▶ EXERCICES:
1/ Pour chacune des affirmations suivantes, dites si elle concorde avec l'extrait sur la rénovation et la réglementation incendie, en répondant par oui ou par non et en citant les mots décisifs de l'extrait. (a) Pour les IGH, la conformité de la solution retenue doit être attestée par un laboratoire reconnu compétent. (b) Le guide ETICS / PSE cité date de septembre 2017. (c) Un IMH est un immeuble d'habitation dont le plancher bas du logement le plus haut est situé à plus de 50 mètres au-dessus du niveau du sol.
2/ D'après l'extrait sur la rénovation et la réglementation incendie, quel texte fixe les exigences applicables aux IGH ?
3/ Rédigez la suite de l'extrait sur la rénovation et la réglementation incendie, en enchaînant après sa dernière phrase.

▶ EXTRAIT DU DOCUMENT:
· · · · · · ·

Dans le cas de sur-isolation sur un système d’isolation par l’extérieur existant, une reconnaissance préalable du subjectile est à réaliser en amont dans les conditions des «  Règles professionnelles pour l’entretien et la rénovation des systèmes d’isolation thermique par l’extérieur (ETICS) »  éditées par la FFB.

Divers cahiers de prescriptions techniques du CSTB et règles professionnelles RAGE définissent les dispositions applicables aux systèmes de façades concernant leur composition et leur résistance aux effets du vent et du séisme.

Les travaux réalisés doivent évidemment respecter la réglementation contre l’incendie. La règle générale de non aggravation de la sécurité existante se décline aujourd’hui pour les façades au travers des textes réglementaires applicables en fonction de la nature du bâtiment, d’instructions techniques, et de guides. On retrouvera le guide de préconisation de Septembre 2017 « Façades béton ou maçonnées revêtues de système d’ITE par bardage rapporté ventilé » ; le guide ETICS / PSE – V2 septembre 2020 et le guide CSTB « Bois construction propagation du feu par les façades » –  V2.1 mars 2019.

 

Pour le cas particulier des Immeubles de Moyenne Hauteur (IMH), le décret du 16 mai 2019 et l’arrêté du 7 aout 2019 édictent des solutions constructives spécifiques pour la rénovation des façades. Rappelons qu’un IMH est un immeuble d’habitation dont le plancher bas du logement le plus haut est situé à plus de 28 mètres au-dessus du niveau du sol et qui n’est pas considéré comme un Immeuble de Grande Hauteur (IGH).

 

Pour les IGH, les exigences applicables sont celles de l’arrêté du 30 décembre 2011. La conformité de la solution retenue doit être attestée par un laboratoire reconnu compétent (article GH12).

 

Mais la réglementation incendie impacte toutes les autres solutions de rénovation énergétique employées, des plus importantes aux plus basiques. Par exemple, la mise en place d’un isolant au niveau des garages ou des sous-sols d’une maison individuelle doit respecter des exigences de réaction au feu ou de mise en place de dispositifs de protection.  Le « Guide de l’isolation par l’intérieur des bâtiments d’habitation du point de vue des risques d’incendie » (2016) détaille les exigences applicables à divers types d’isolants en fonction de leur situation dans le bâti. Il en est de même du remplacement de menuiseries sur un bâtiment d’habitation collectif qui peut aggraver la propagation du feu par les façades, ou du remplacement d’une chaudière. Pour cette dernière, la réglementation est complexe, et si un changement de combustible est envisagé, une étude doit être confiée à un bureau d’étude spécialisé.

 

 

Et mis à part la sécurité, cela impacte-t-il d’autres domaines ?

· · · · · · ·

▶ DONNÉES FOURNIES:

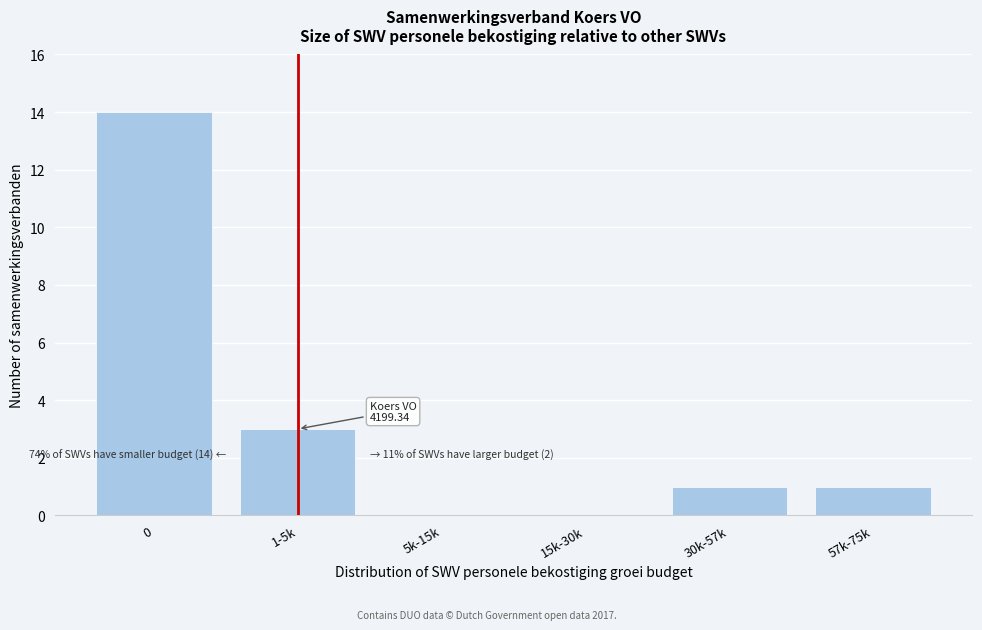

The chart shows a value of 20 at 0. True or false?

False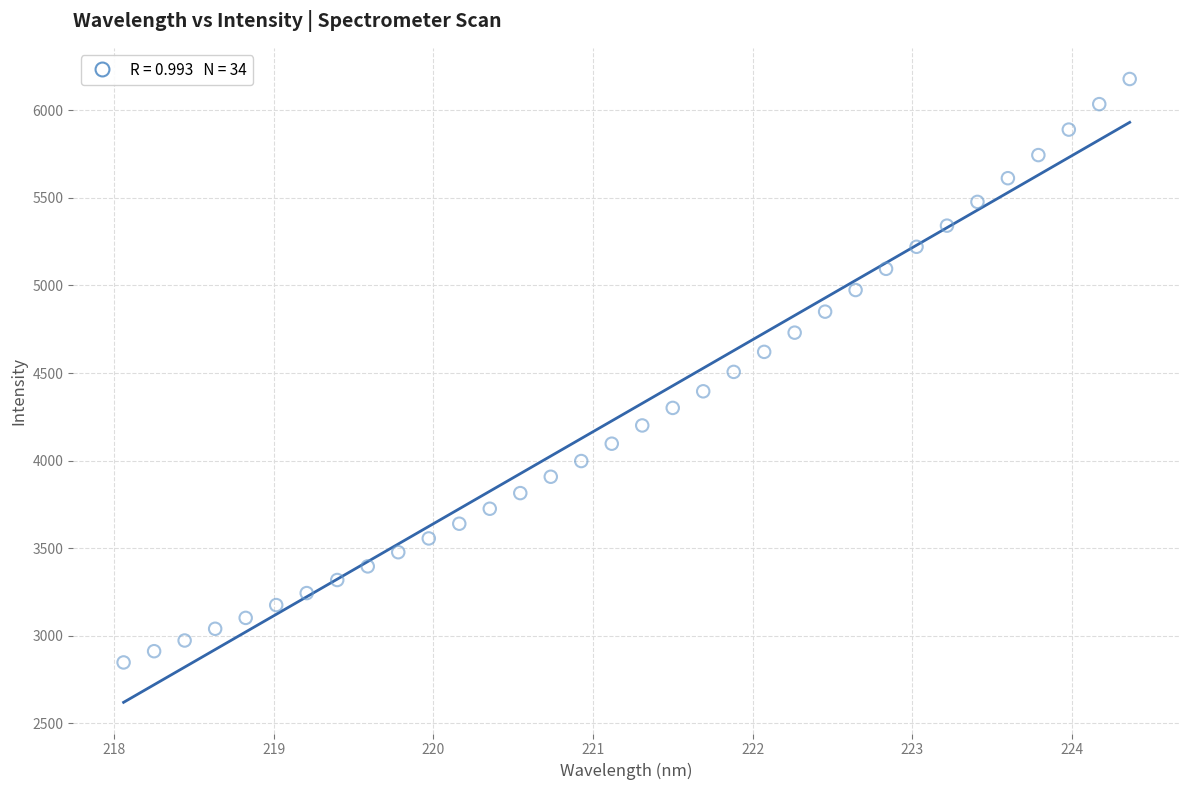

What is the range of X values (max minus min)?

6.3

· · · · · · ·

▶ CORRIGÉ DE L'EXERCICE:
1/
(a) Oui : « La conformité de la solution retenue doit être attestée par un laboratoire reconnu compétent (article GH12). »
(b) Non : « le guide ETICS / PSE – V2 septembre 2020 »
(c) Non : « situé à plus de 28 mètres au-dessus du niveau du sol »

2/ L'arrêté du 30 décembre 2011.

3/
Au titre des articles R131-28-7 et R131-28-8 du code de la construction et de l’habitation, lors de travaux importants de ravalement ou de réfection de toiture, une obligation d’isolation est imposée aux bâtiments d’habitation et tertiaires (bureaux, commerces,…). La performance énergétique de ces travaux doit répondre à la réglementation thermique pour les bâtiments existants définie au R131-26 et R131-28 du code de construction et de l’habitation.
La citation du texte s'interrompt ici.